(Saved data entries)
# # # # # # #

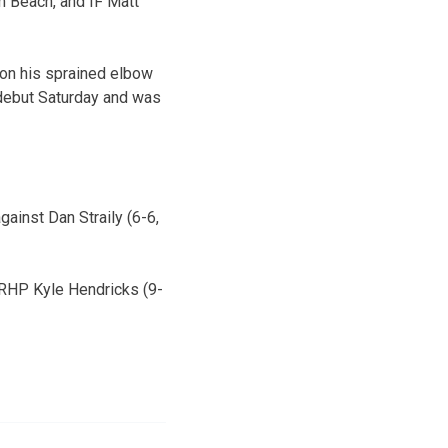
m Beach, and IF Matt
 on his sprained elbow
s debut Saturday and was
gainst Dan Straily (6-6,
 RHP Kyle Hendricks (9-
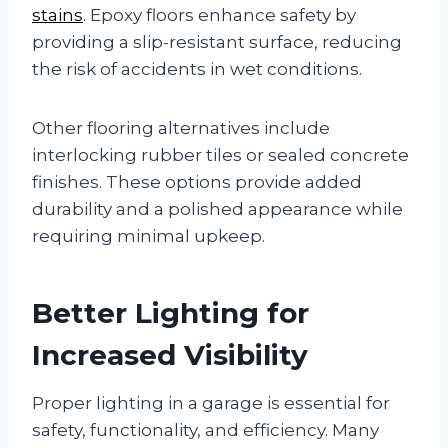
stains
. Epoxy floors enhance safety by
providing a slip-resistant surface, reducing
the risk of accidents in wet conditions.
Other flooring alternatives include
interlocking rubber tiles or sealed concrete
finishes. These options provide added
durability and a polished appearance while
requiring minimal upkeep.
Better Lighting for
Increased Visibility
Proper lighting in a garage is essential for
safety, functionality, and efficiency. Many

# # # # # # #

**WORK TASK**
Where a line in the records above contains the string "safety", return that line.

**RESPONSE BOX**
. Epoxy floors enhance safety by
safety, functionality, and efficiency. Many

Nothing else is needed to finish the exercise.